↓↓↓

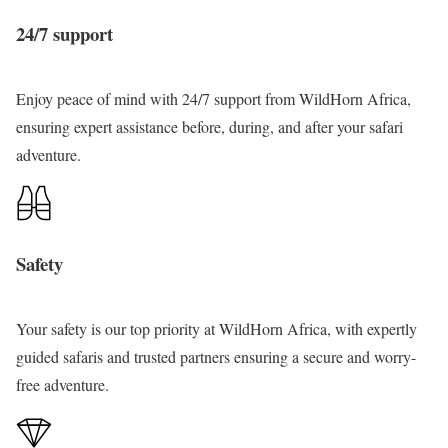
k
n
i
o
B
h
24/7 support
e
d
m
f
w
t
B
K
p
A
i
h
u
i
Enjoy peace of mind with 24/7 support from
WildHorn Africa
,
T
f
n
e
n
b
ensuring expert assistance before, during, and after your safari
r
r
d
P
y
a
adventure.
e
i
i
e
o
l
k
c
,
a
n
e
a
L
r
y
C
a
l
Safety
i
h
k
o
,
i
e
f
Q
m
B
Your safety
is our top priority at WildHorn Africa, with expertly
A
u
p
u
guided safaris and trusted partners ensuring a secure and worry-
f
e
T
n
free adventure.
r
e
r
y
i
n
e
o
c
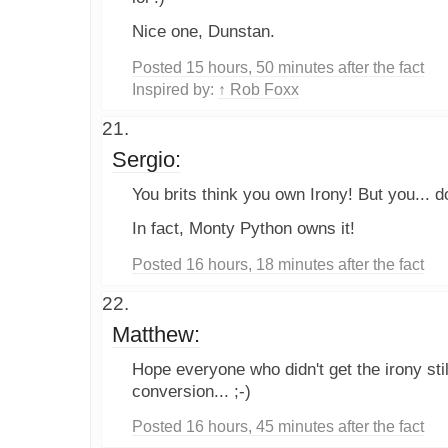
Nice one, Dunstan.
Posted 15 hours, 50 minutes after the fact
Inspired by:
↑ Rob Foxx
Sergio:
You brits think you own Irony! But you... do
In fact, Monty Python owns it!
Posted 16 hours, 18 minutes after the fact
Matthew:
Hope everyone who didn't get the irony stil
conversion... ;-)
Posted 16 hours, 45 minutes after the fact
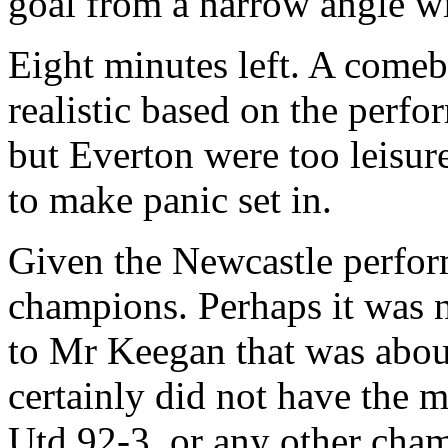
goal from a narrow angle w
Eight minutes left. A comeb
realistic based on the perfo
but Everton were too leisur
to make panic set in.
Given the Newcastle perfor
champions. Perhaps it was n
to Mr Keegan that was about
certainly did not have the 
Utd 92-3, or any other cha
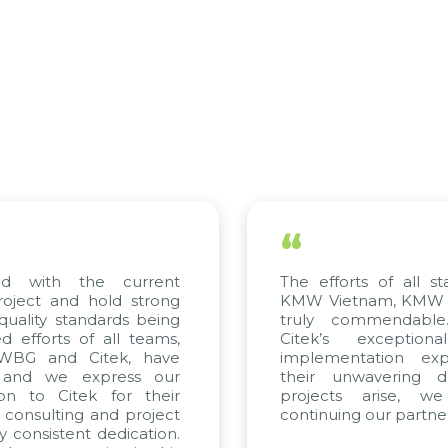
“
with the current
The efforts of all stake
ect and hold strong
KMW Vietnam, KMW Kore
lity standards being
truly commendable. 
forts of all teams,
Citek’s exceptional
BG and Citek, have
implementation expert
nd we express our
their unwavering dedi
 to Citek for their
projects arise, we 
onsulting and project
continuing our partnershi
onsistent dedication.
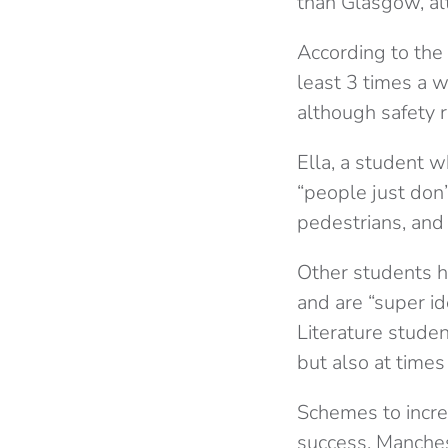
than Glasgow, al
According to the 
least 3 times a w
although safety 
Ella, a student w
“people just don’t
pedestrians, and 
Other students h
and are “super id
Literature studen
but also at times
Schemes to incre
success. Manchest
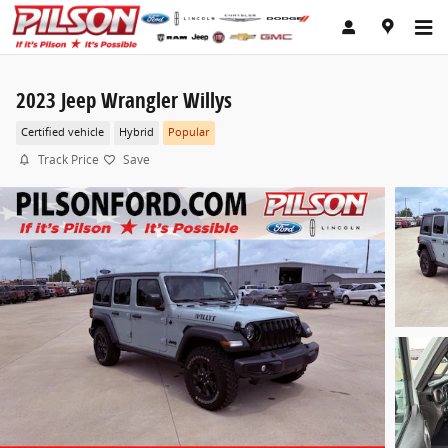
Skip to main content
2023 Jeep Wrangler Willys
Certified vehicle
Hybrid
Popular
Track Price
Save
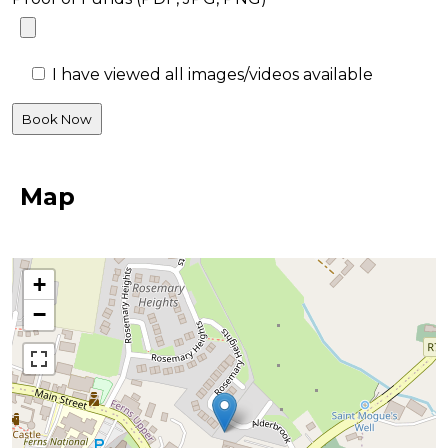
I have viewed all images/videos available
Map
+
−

↑↑↑
↓↓↓

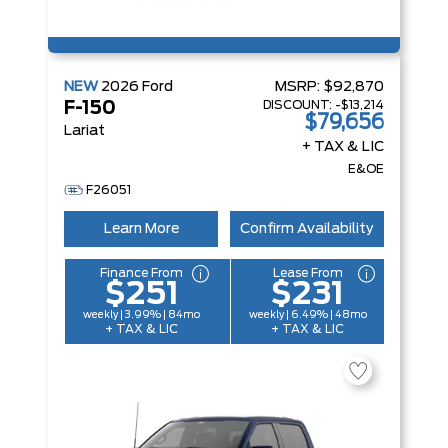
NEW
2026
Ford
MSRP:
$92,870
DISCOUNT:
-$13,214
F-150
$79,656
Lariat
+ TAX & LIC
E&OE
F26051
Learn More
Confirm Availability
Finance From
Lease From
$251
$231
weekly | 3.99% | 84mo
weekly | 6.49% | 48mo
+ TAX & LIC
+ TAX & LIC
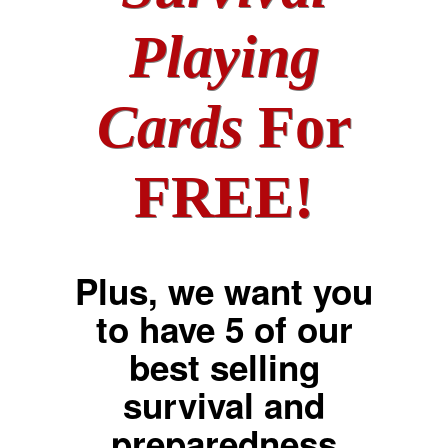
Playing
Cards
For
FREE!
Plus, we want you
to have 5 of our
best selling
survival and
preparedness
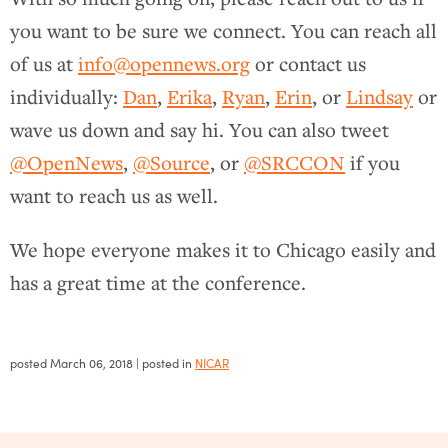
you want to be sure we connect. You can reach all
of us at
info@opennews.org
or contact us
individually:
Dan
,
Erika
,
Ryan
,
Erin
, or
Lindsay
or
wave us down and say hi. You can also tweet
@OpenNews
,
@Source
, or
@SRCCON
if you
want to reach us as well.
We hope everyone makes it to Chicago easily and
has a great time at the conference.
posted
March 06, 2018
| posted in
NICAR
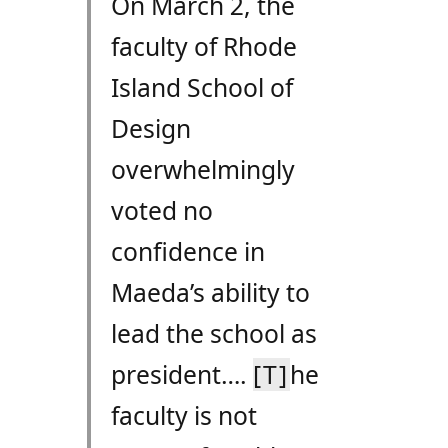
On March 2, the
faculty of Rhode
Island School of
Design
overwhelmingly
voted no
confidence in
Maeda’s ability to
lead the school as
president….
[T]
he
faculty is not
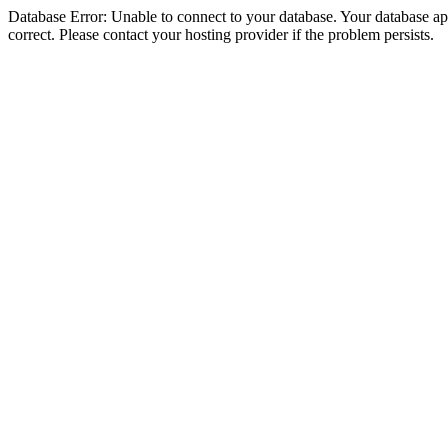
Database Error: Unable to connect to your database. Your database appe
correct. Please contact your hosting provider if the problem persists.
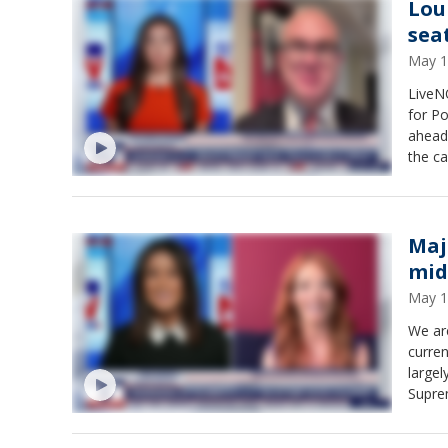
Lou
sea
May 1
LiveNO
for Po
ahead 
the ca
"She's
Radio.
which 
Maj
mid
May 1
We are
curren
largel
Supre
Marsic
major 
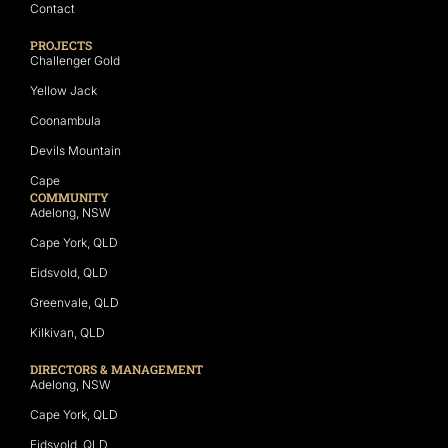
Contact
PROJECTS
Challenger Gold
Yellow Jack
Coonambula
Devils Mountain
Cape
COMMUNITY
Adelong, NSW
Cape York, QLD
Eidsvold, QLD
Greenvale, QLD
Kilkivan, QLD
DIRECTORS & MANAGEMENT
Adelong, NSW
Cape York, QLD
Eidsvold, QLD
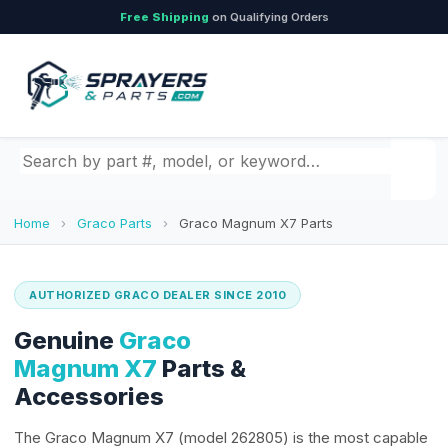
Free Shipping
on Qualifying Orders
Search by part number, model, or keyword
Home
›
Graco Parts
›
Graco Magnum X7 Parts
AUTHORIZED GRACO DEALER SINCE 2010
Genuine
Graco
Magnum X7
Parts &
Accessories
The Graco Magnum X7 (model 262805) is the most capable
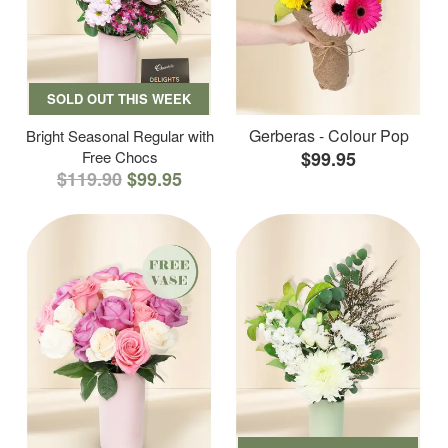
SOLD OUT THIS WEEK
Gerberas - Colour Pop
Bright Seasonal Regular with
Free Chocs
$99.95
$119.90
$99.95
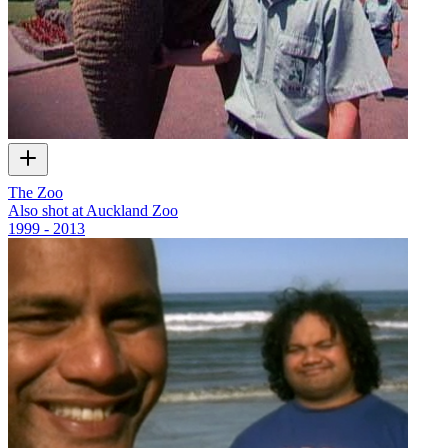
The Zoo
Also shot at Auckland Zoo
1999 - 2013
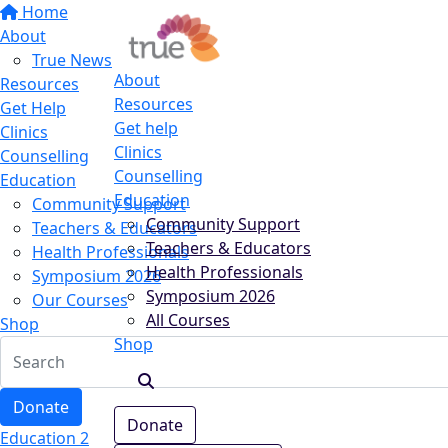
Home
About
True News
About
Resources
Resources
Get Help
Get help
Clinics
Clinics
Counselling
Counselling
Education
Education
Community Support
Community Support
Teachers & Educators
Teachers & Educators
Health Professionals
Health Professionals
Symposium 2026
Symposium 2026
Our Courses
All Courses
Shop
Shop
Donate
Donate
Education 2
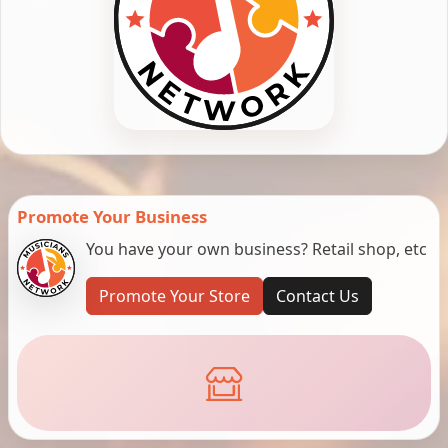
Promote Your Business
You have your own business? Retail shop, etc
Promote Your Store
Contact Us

↑↑↑
↓↓↓

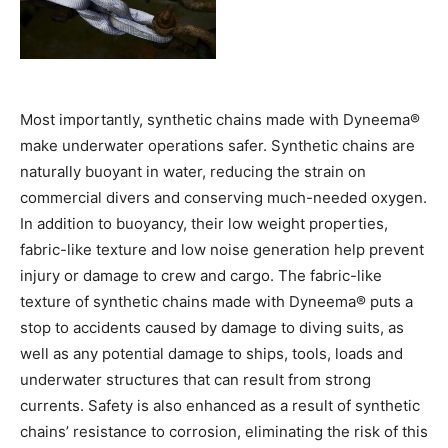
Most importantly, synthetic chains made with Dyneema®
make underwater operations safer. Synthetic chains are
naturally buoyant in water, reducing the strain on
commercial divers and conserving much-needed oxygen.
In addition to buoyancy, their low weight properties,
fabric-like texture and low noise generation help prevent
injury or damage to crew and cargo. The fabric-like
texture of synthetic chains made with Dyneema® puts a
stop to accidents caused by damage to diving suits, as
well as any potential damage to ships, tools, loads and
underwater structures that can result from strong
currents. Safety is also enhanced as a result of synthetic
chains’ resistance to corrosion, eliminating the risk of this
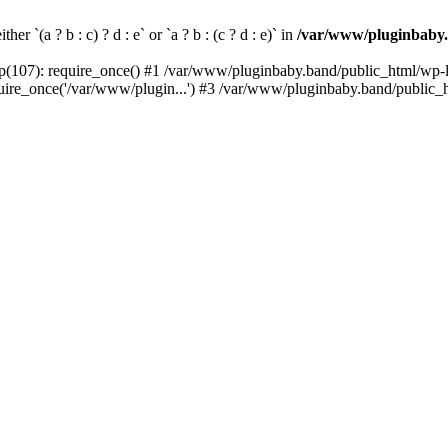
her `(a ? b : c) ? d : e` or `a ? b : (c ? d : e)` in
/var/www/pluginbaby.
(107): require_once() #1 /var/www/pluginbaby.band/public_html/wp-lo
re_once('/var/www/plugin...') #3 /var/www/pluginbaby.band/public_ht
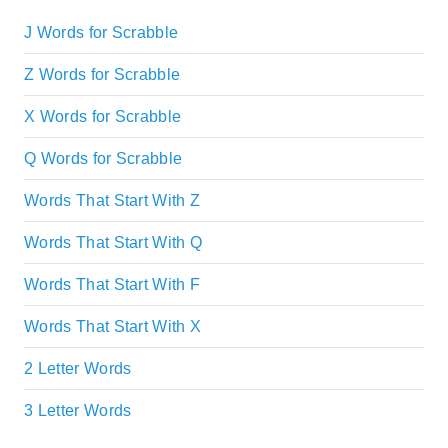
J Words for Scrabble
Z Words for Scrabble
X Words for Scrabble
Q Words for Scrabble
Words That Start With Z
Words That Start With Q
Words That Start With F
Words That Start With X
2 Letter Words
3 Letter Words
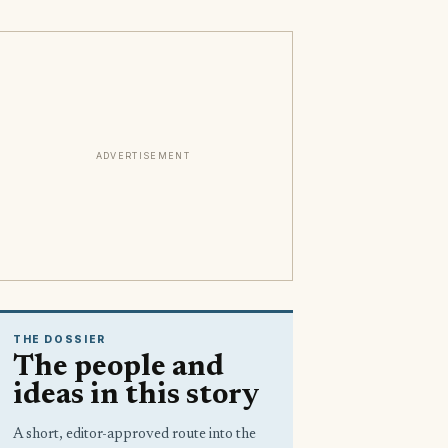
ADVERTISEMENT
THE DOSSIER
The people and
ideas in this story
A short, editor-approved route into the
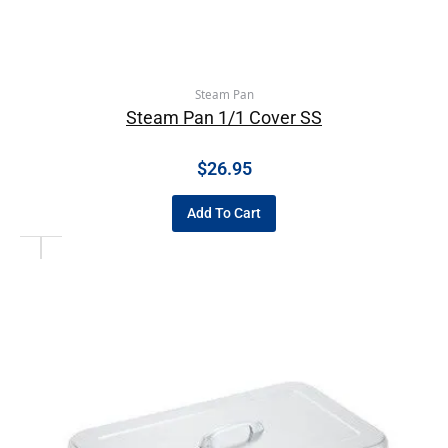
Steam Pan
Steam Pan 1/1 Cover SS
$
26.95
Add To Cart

↑↑↑

About this task:
Find the word "Dyneema" in the data and show each line that holds it.

Completed exercise:
Most importantly, synthetic chains made with Dyneema®
texture of synthetic chains made with Dyneema® puts a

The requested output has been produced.